How can Turkey stop the cycle of terrorism?
Twenty-seven of those killed were police and two were civilians, Turkish interior minister said. Photograph: (Reuters)
With the latest terrorist attack on Turkish soil—twin blasts close to the Besiktas football stadium in Istanbul that killed at least 38 people and injured many more—the inevitable focus will be on heightened security, an expectation of solidarity from global allies, and questions about how it was able to happen.
The fact remains, however, that another terrorist attack in Turkey is sad, yet almost inevitable. It was clear from the outset that this was likely to be a Kurdish militant attack. Three broad groups have been responsible for multiple attacks over the past year in Turkey: Islamist extremists, left-wing radicals and Kurdish militants.
To strike outside the Besiktas football stadium—a club known for its traditionally left-leaning support base—would be a strange target for left-wing groups. To target the police, who were the majority of the victims, would be unusual for Islamic State-inspired extremists, who tend to focus on soft, civilian targets, often in areas frequented by Western tourists.
While there is a continuum of Kurdish political activism from the TAK to the HDP, there is a wide gulf between them in terms of actions
Sure enough, the attack was claimed by the Kurdistan Freedom Hawks (TAK), a splinter group of the more widely known Kurdistan Workers’ Party (PKK). The distinction will matter little to Turkey’s government, and perhaps even less to shocked outside observers around the world. Yet in that distinction lies the heart of the problem in Turkey today.
Turkey: Fighting at the extremes
The nuance that President Recep Tayyip Erdogan’s government will avoid drawing out is that the TAK represents the most extreme wing of Kurdish militancy in Turkey. While Kurdish militants still proclaim that the imprisoned Abdullah Ocalan is their leader, they exist as an expression of the dissatisfaction among some with the passive direction of the PKK in the mid-2000s, when it began engaging politically with the Justice and Development Party (AKP) government.

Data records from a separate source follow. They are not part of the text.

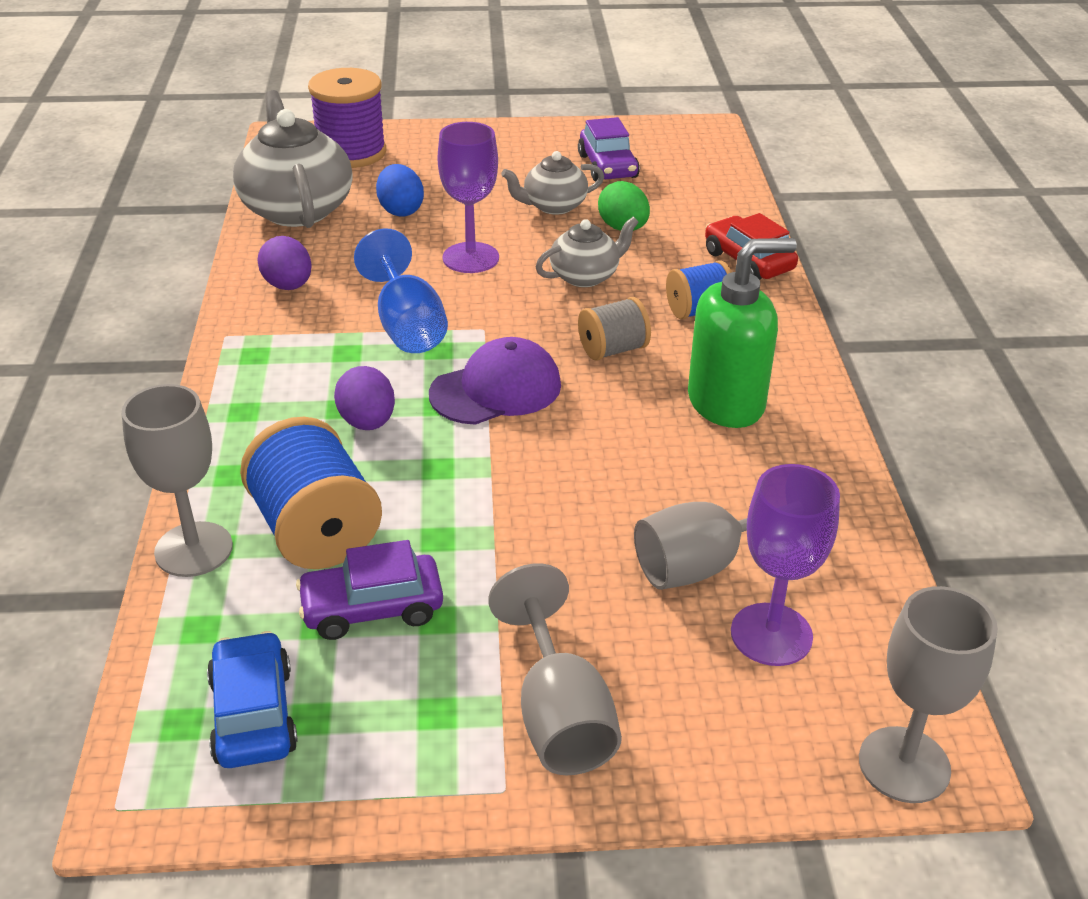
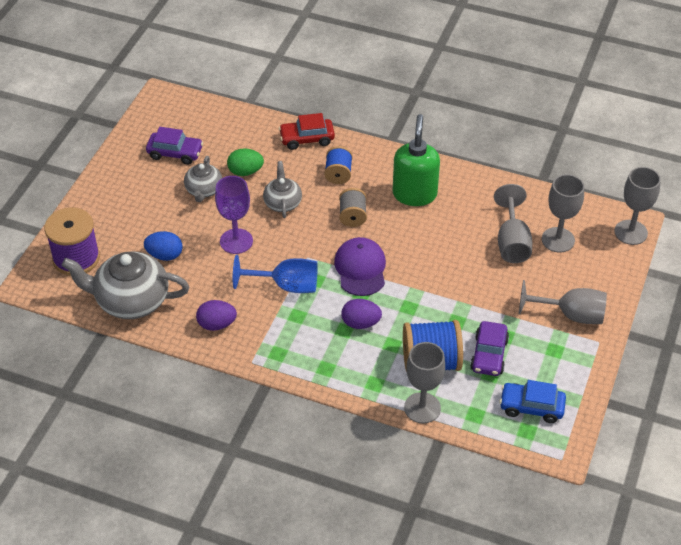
camera: 65 degrees left, 10 degrees up
purple goblet [731,464,840,666] -> grey goblet [542,174,584,253]

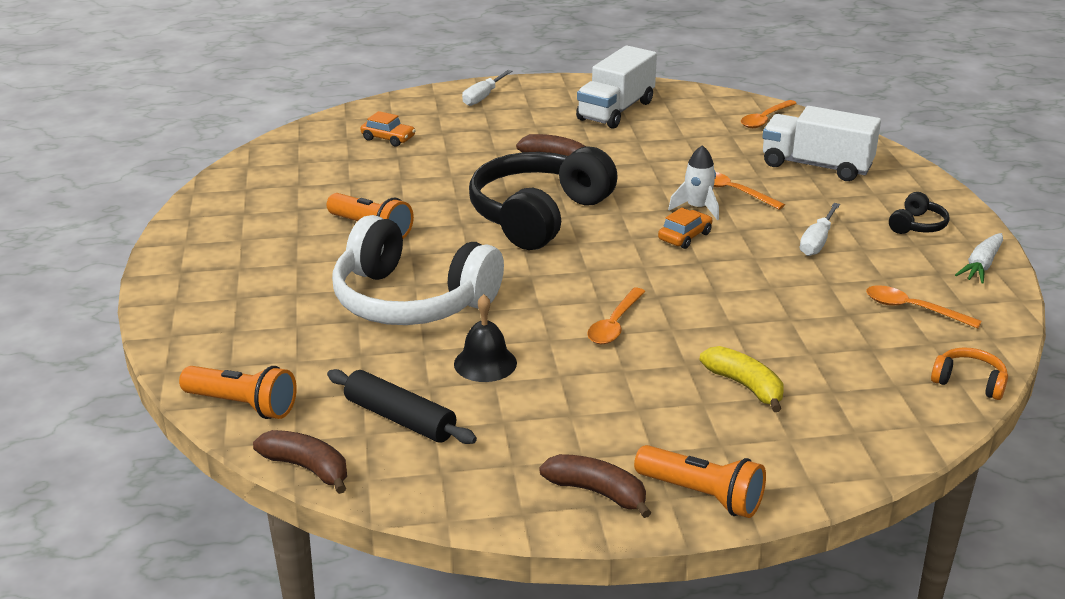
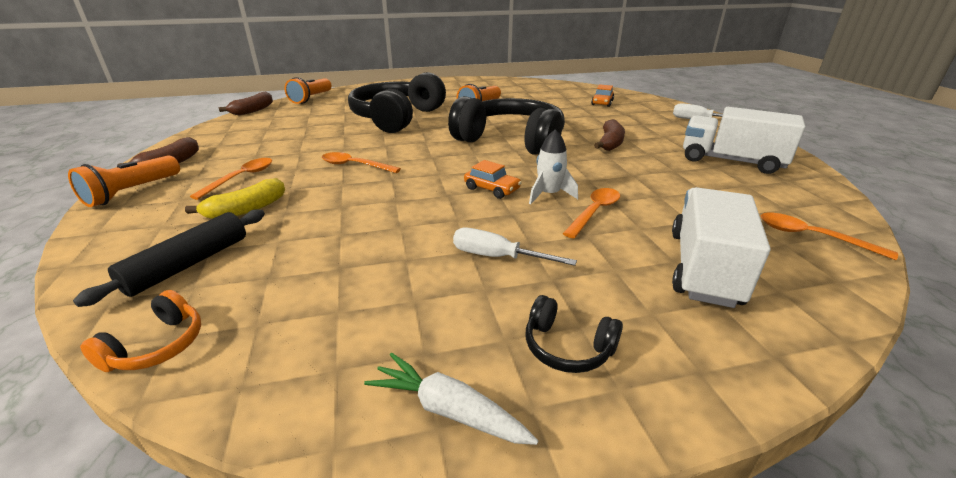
camera: 85 degrees right, 0 degrees up
black rolling pin [327,369,477,444] -> black rolling pin moved to [73,209,265,307]
white headphones [332,215,504,325] -> black headphones [348,72,446,133]
black bell [454,294,517,382] -> none
orange spoon [866,285,982,328] -> orange spoon moved to [190,158,272,200]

How much the TAK and the PKK work together or apart is hard to assess in the opaque world of militancy, yet at the other end of the spectrum, the near-outlawed political party, the Peoples’ Democratic Party (HDP), is widely regarded as the non-violent political affiliate of the PKK in Turkish politics. While there is a continuum of Kurdish political activism from the TAK to the HDP, there is a wide gulf between them in terms of actions.
Faced with a build-up of Turkish nationalism from the ruling party, the reaction in Kurdish militancy is a similar move to the extremes.
It is in that gulf that Erdogan’s government must seek a political resolution to the deepening conflict in the country. Yet it is a conflict for which no end appears to be in sight. Indeed, two parallel events have conspired to make a reduction in this conflict highly unlikely. Ironically, they are events in which the PKK was not directly involved.
The first is the rise of Islamic State (IS) in neighbouring Syria, and the second is the attempted coup of July 2016 in Turkey. In combination, both events have placed Erdogan in a combative role as president—the footing of a classic war president. It has increased the nationalist posturing of his government, which has led it back into old conflict paradigms of the Turkish state.
Whether these events have accelerated a trend that Erdogan’s government was likely to follow eventually anyway, or whether they pushed it toward this extreme and away from consensus politics is hard to judge. However, the destination is the same. There is increasingly little daylight between the position of the ruling AKP and that of the hardline nationalist—and avowedly anti-Kurdish—MHP, or Nationalist Movement Party, in the Turkish political landscape.
Had Erdogan and the PKK leadership acted differently, the Turkish engagement in Syria against the Kurdish People’s Protection Units (YPG) might not have the character that it does, and the post-coup crackdown on Kurdish political figures within Turkey might not have occurred. After all, the AKP government itself has not claimed the coup to be a Kurdish plot, but rather one perpetrated by Fethullah Gulen’s Islamist movement.
The strength to bend
Supporters of the Turkish government might ask why it should be they that change course. The usual mantra is that one should never bow to terrorists and that any compromise is defeat.
But the facts on the ground are such that Erdogan’s government now has the undisputed upper hand in Turkish politics. It has no threat from within the parliamentary system. President Erdogan is increasingly unchallengeable.
Faced with a build-up of Turkish nationalism from the ruling party, the reaction in Kurdish militancy is a similar move to the extremes. Yet in any battle, the weaker side has a tendency to entrench its positions. Its very weakness makes it loath to offer an olive branch. Were Erdogan’s government—from a position of strength—to play peacemaker with those Kurdish activists willing to reject violence, it could set the agenda.
Whenever Erdogan feels the time is right, he must rediscover an ability to apply the carrot as well as the stick. If he doesn’t, he may be left with an increasingly ungovernable country.